それは、「言葉」自体が変わるのではなく、「自分」が変わるからだと思う。
例えば、僕が二十歳前後に使っていた「愛」と、今の「愛」とは、もはや別物と言ってもいいだろう。
台湾に来て、一体僕に何が起きているのだろうか。
一昨日はノートを書く体力をも無くして、気を失うように眠った。
そして、昨日の撮影をもって、台湾南部の屏東(ピントン)から離れ、今日から東部の花蓮(ファーレン)に行く。
この二日間の取材をノートに書こうとすると、途方に暮れる。
どうして、これを可能にするのか、、、
やっと言葉が見つかった。
それは、「人情」
前述の「愛」と同じく、今の僕にとって、「人情」とは、人と人のつながりをもっとも正確に言い表すものになった。
「言葉」に対して、とても素直になってゆく。
「素直さ」は、感謝につながり、「たった一つ」の自分に出会える、もっとも大切な道ではないだろうか。
さて、一気に取材を記録しよう。
29日の朝、ボランティアで通訳をして下さる「鄭さん」と合流。この日は、石先生ご夫妻は別の用事で来られない為、鄭さんと二人。
原住民族委員会行政院から、案内係に若いスタッフを付けて下さった。
この方もとてもプリティーな人で、キャメラの三脚を終始持って下さるなど、僕のアシスタントも担って下さった。

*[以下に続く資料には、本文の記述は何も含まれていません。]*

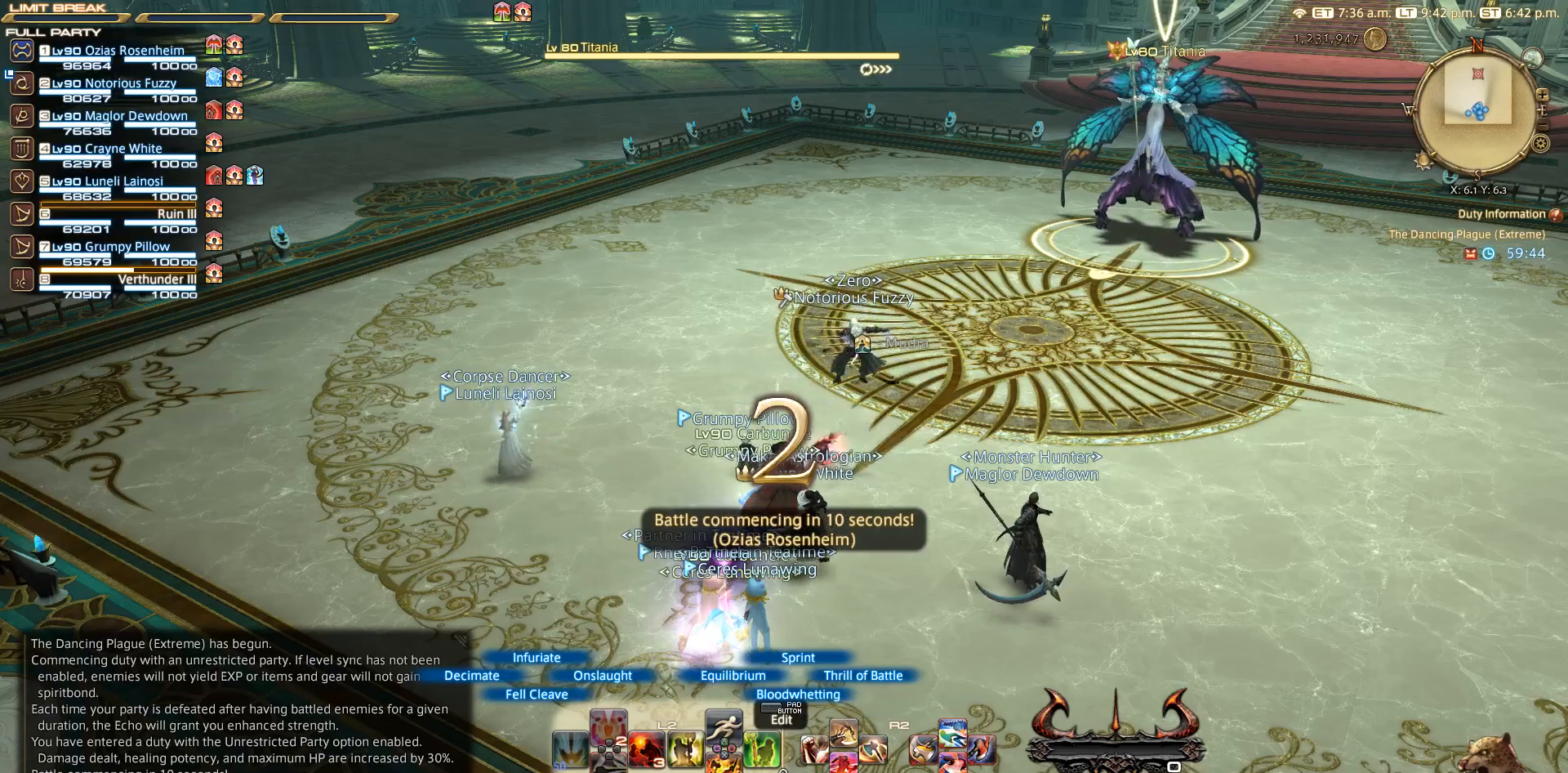
{"buttons": ["L2"], "left_stick": "center", "right_stick": "center", "events": []}
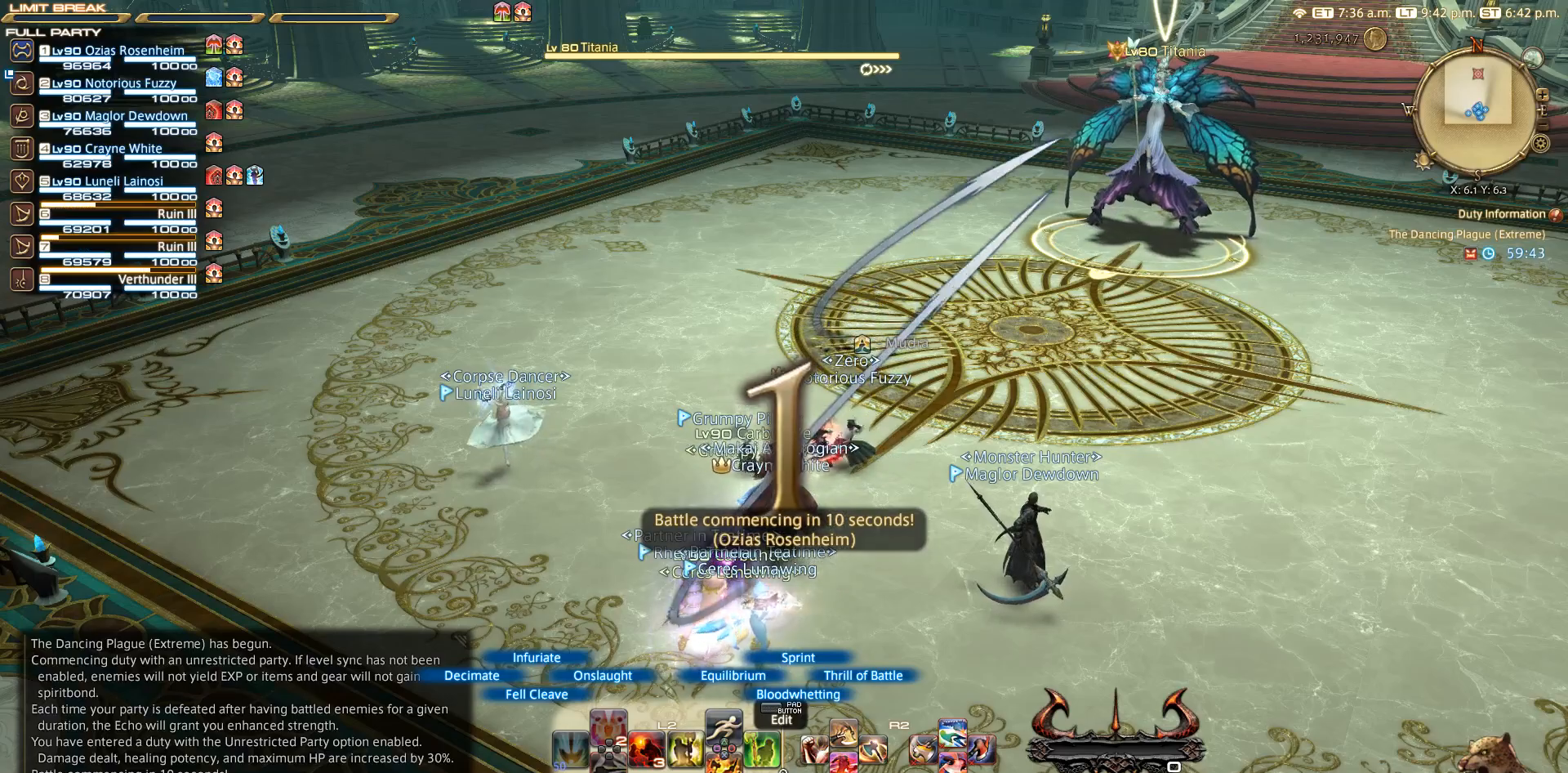
{"buttons": ["L2"], "left_stick": "center", "right_stick": "center", "events": []}
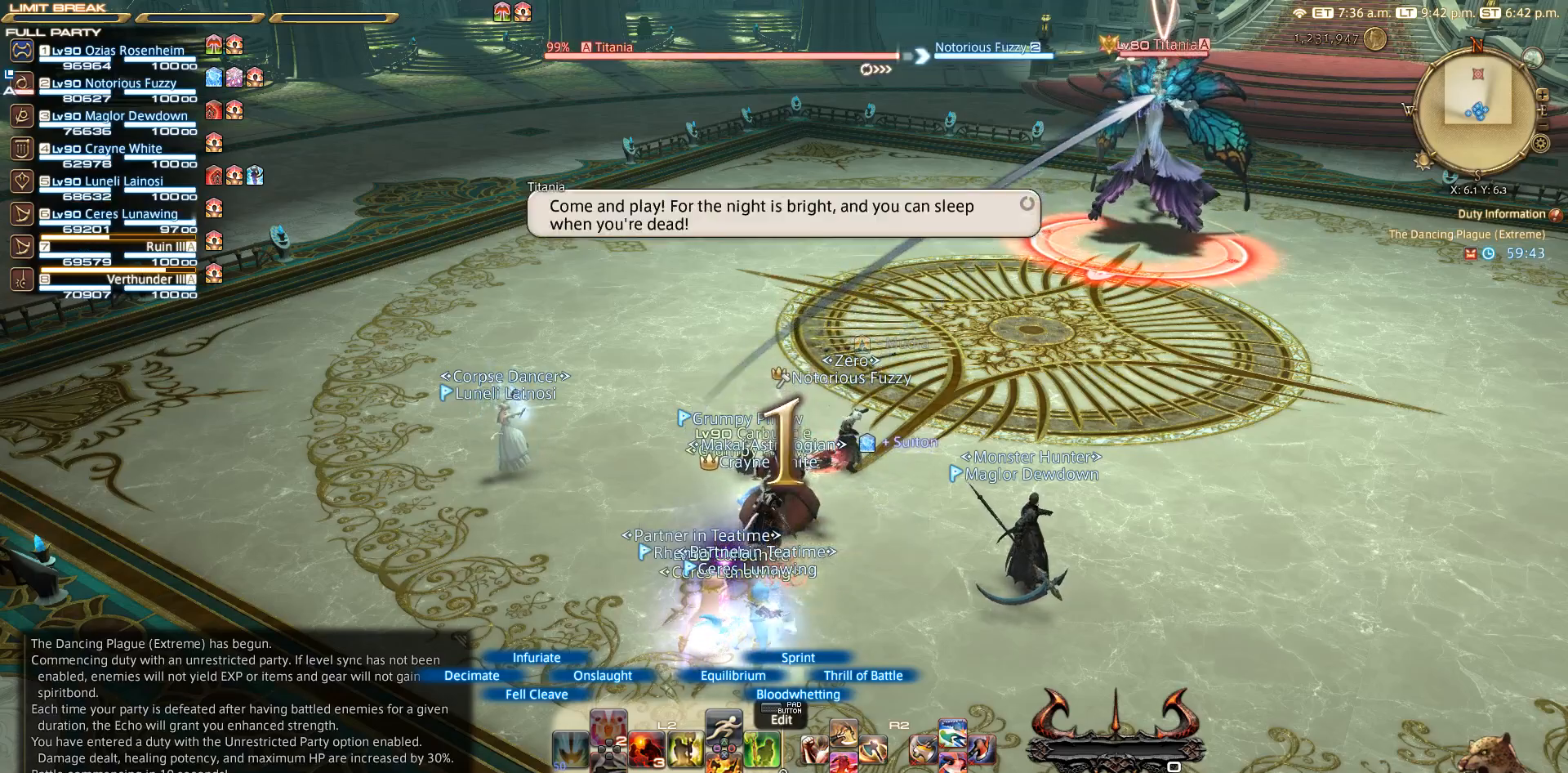
{"buttons": ["R2", "DPAD_RIGHT"], "left_stick": "up-right", "right_stick": "center", "events": [[167, "DPAD_RIGHT", "down"], [167, "left_stick", "up-right"], [433, "L2", "up"], [467, "R2", "down"]]}
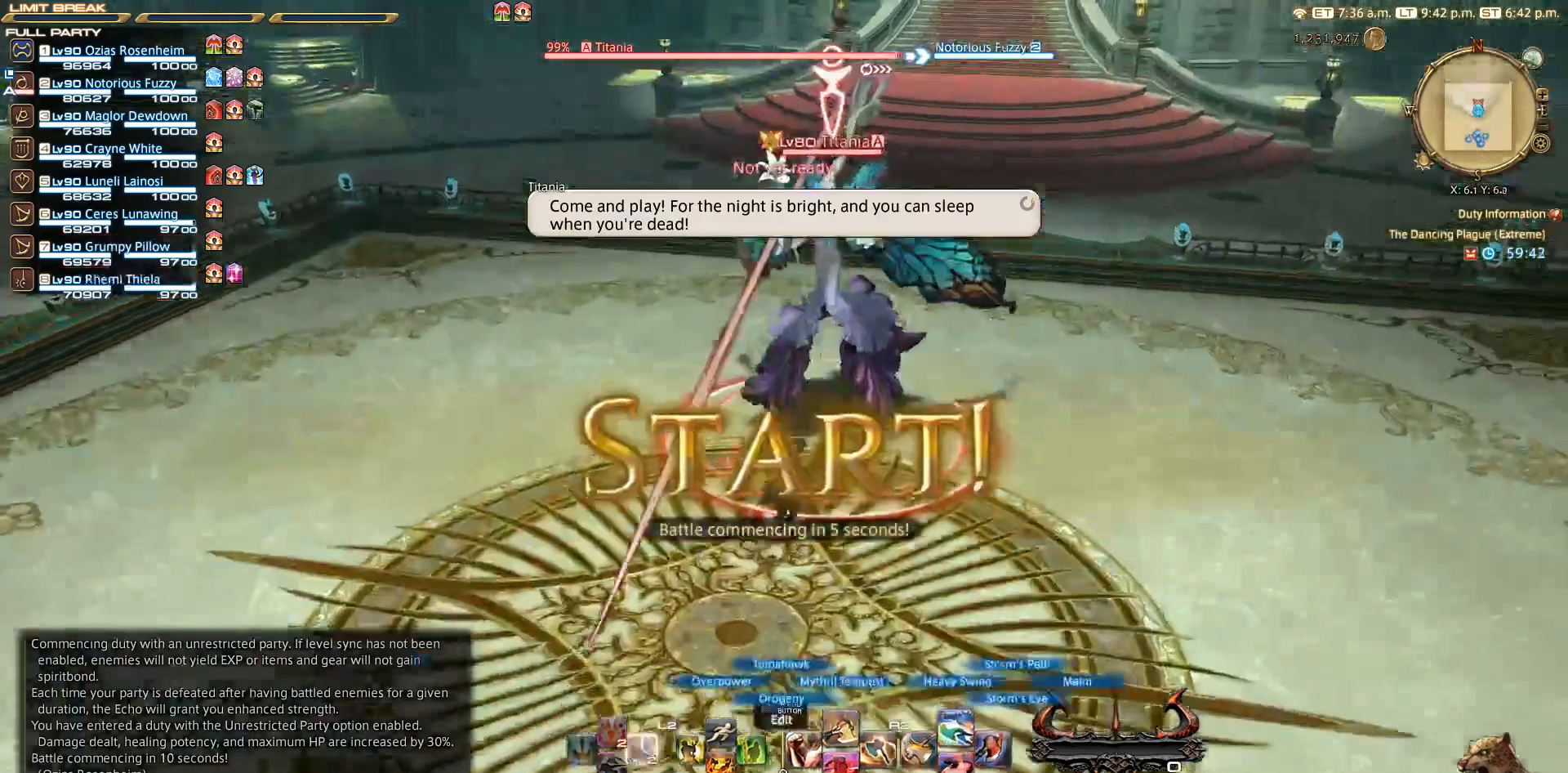
{"buttons": ["SQUARE", "R2", "DPAD_RIGHT"], "left_stick": "up-right", "right_stick": "center", "events": [[17, "SQUARE", "down"], [117, "SQUARE", "up"], [167, "SQUARE", "down"], [217, "SQUARE", "up"], [267, "SQUARE", "down"], [433, "SQUARE", "up"], [500, "SQUARE", "down"]]}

それから、一同、台湾原住民族のダンスパフォーマンスを撮影。
圧巻。DNAが震えた。
殊に、台湾の離島にいる「タウ族」の男性の踊りは、躍動感溢れるもので、鳥肌が立ちっぱなし。
日本のフンドシのようなものを付けて踊る。
これも、行政院の全面協力の元に行われた。
響きのキャメラに原住民族の踊りが記録されてゆく。
「やっぱり」と、自分自身も思ったが、僕も原住民族ダンスにデビュー。ステップを教えて頂いて、一緒に踊った。
これがとても楽しいので、日本に帰ったらみんなに教えたい。
そして、観客が誰もいなくなった後に、ダンサーの方々に、一言ずつコメントを頂いたあと、リーダーにインタビュー。
みんなプロのダンサーではないけれど、原住民族の踊りの継承の担い手として、誇りを持って取り組んでいると言う。
照明や音響付き劇場で行われるが、このように現代の潮流の中で、逞しく自分たちの伝統文化を守り、次世代に伝えて行こうとする情熱に、学ぶものは多い。
ちなみに、今回の取材は、その時々に同行される方々が、僕をとにかく撮って下さるので、これだけ写真が残るのは初めてだ。感謝。
それから、原住民族委員会の行政院、局長の王さんのインタビュー。
一時間に及ぶものになった。
王さん、インタビュー中に涙を流す。
王さんの深い思いに触れた。
王さんの秘書官が、インタビューが終わってから、僕に彼女の言葉を伝えて来た。
「あなたのインタビューが、王さんの大切に思っていることに触れてくれたので、感動の涙を流したのよ」
僕も、もらい涙になった。こちらこそ、深く感謝。
そして、15:30から、お祭りの開会式を撮影。
なんと、僕の頭に花飾りが載せられ、式典の中で来賓として、紹介された。感謝。
そのあとは、原住民族の料理が振る舞われ、懇親会に。
長い長い一日が終わって、部屋に戻ってから気を失った。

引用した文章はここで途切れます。